← Back to Portfolio

BigSQL

UX Portfolio

DB management tool

Solving PostgreSQL's Package Management Problem

The PostgreSQL Ecosystem Gap

PostgreSQL is powerful but fractured. Unlike Node.js with npm or Python with pip, the PostgreSQL ecosystem lacked unified package management. Database administrators were stuck with manual installations, dependency hell, and no centralized way to manage extensions across multiple hosts.

At OpenSCG, we saw an opportunity to build what the community needed: a comprehensive platform that could handle package management, deployment, and multi-host monitoring in one cohesive experience.

My role was dual: shape the product strategy and lead the UX design from concept through launch.
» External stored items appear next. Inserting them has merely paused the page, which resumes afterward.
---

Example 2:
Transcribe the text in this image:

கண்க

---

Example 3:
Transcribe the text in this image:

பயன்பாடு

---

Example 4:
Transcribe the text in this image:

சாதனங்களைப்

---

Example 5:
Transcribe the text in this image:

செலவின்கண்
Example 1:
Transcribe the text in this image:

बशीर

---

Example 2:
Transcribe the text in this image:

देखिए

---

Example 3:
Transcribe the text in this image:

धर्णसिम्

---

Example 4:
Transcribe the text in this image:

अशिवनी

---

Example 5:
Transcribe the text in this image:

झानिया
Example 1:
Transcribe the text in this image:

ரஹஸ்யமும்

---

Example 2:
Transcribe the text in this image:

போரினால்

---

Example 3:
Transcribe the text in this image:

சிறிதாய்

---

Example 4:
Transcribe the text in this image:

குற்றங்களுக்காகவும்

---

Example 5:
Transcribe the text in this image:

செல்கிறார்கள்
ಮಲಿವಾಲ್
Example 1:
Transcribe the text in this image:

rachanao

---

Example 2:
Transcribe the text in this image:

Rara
The Challenge: Three Problems, One Solution

We weren't building another database tool - we were solving three fundamental problems:

  1. Package Management Chaos - No npm equivalent for PostgreSQL extensions
  2. Installation Friction - Complex setup processes that scared away potential users
  3. Multi-Host Management - No unified interface for managing distributed PostgreSQL installations

Each problem could justify its own product. The challenge was creating one platform that solved all three without feeling bloated or confused.

Strategy First, Design Second

Before wireframing anything, I led product strategy sessions to define what BigSQL should actually be. This wasn't about adding features to existing tools - it was about reimagining how database management could work.

Strategic decisions:

  • Target both novice administrators and PostgreSQL experts
  • Prioritize ease of use without sacrificing power user capabilities
  • Build for the workflows people actually have, not idealized database administration scenarios

I facilitated workshops with engineering teams, sales, and external PostgreSQL community members to validate our assumptions and refine the product vision.
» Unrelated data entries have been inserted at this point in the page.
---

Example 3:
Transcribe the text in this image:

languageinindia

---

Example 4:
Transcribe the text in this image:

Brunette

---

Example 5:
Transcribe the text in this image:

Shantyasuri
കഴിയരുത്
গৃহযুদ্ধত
User Research in a Technical Domain

Database administrators are a specific breed. They value reliability over flashiness, depth over simplicity, and they can smell marketing nonsense from a mile away.
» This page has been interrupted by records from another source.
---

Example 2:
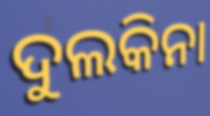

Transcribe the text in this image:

ଦୁଲକିନା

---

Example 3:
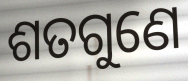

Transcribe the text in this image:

ଶତଗୁଣେ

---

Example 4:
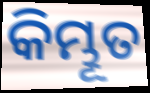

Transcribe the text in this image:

କିମ୍ଭୂତ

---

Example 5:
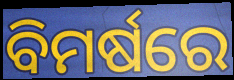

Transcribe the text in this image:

ବିମର୍ଷରେ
I conducted stakeholder interviews with DBAs, DevOps engineers, and developers across different company sizes. The insights were eye-opening:

  • Time sink identification: Routine tasks consumed disproportionate time
  • Tool proliferation: Teams cobbled together 5-6 different tools for complete database management
  • Onboarding pain: New team members needed months to become productive
  • Trust issues: DBAs were skeptical of "simplified" tools that might hide important details

User Persona DB Architect

Information Architecture: Organizing Complexity

The IA challenge was massive. We needed to accommodate:

  • Package discovery and dependency management
  • Installation wizards for various deployment scenarios
  • Multi-host monitoring dashboards
  • Configuration management across different PostgreSQL versions
  • Performance metrics and alerting

I created detailed wireframes that explored different organizational approaches. The breakthrough came when I realized we needed adaptive navigation - the interface should reorganize itself based on whether users were doing package management, installation, or monitoring tasks.

Fighting the Engineering Mindset

This was my biggest challenge. OpenSCG was an engineering-driven company where features often got prioritized over user experience. I had to consistently advocate for user-centered development in an environment that defaulted to technical complexity.

My approach:

  • Created HTML prototypes that engineering could interact with and understand
  • Used real data and workflows in design reviews to demonstrate user impact
  • Established regular check-ins that kept UX considerations visible throughout development
  • Built relationships with individual engineers who became UX advocates

Design Process: Bridging Technical and Human

I developed interaction specifications that were detailed enough for engineering implementation but flexible enough to accommodate technical constraints. This meant:

  • Wireframes that showed state changes and error conditions
  • Prototypes that demonstrated complex workflows end-to-end
  • Documentation that explained the reasoning behind design decisions
  • Regular design reviews that included both UX and technical validation

Lo fidelity wireframe

Managing Shifting Requirements

Startup life meant constantly changing priorities. Business requirements shifted based on customer feedback, technical constraints emerged during development, and competitive pressures influenced feature decisions.

I handled this through:

  • Flexible design systems that could accommodate new features
  • Regular stakeholder alignment sessions to reassess priorities
  • Modular wireframes that could be recombined as requirements changed
  • Clear documentation of design rationale so decisions could be revisited intelligently

The Platform That Emerged

BigSQL became the package manager PostgreSQL never had. Users could:

  • Discover and install extensions through an intuitive interface
  • Deploy PostgreSQL clusters with one-click installation wizards
  • Monitor multiple hosts from a unified dashboard
  • Manage configurations across distributed environments

More importantly, it felt like a cohesive product rather than three tools duct-taped together.

Hi fidelity wireframe / prototype

What I Learned

Designing for highly technical users requires different skills than consumer UX. You can't hide complexity - you have to organize it intelligently. The best enterprise software makes difficult tasks manageable, not simple.

Working in an engineering-driven environment taught me that UX advocacy is as important as UX design. Sometimes the biggest impact comes from changing how teams think about users, not just what users see on screen.

BigSQL succeeded because we solved real problems for people who knew the difference between good tools and marketing fluff. That authenticity became our competitive advantage.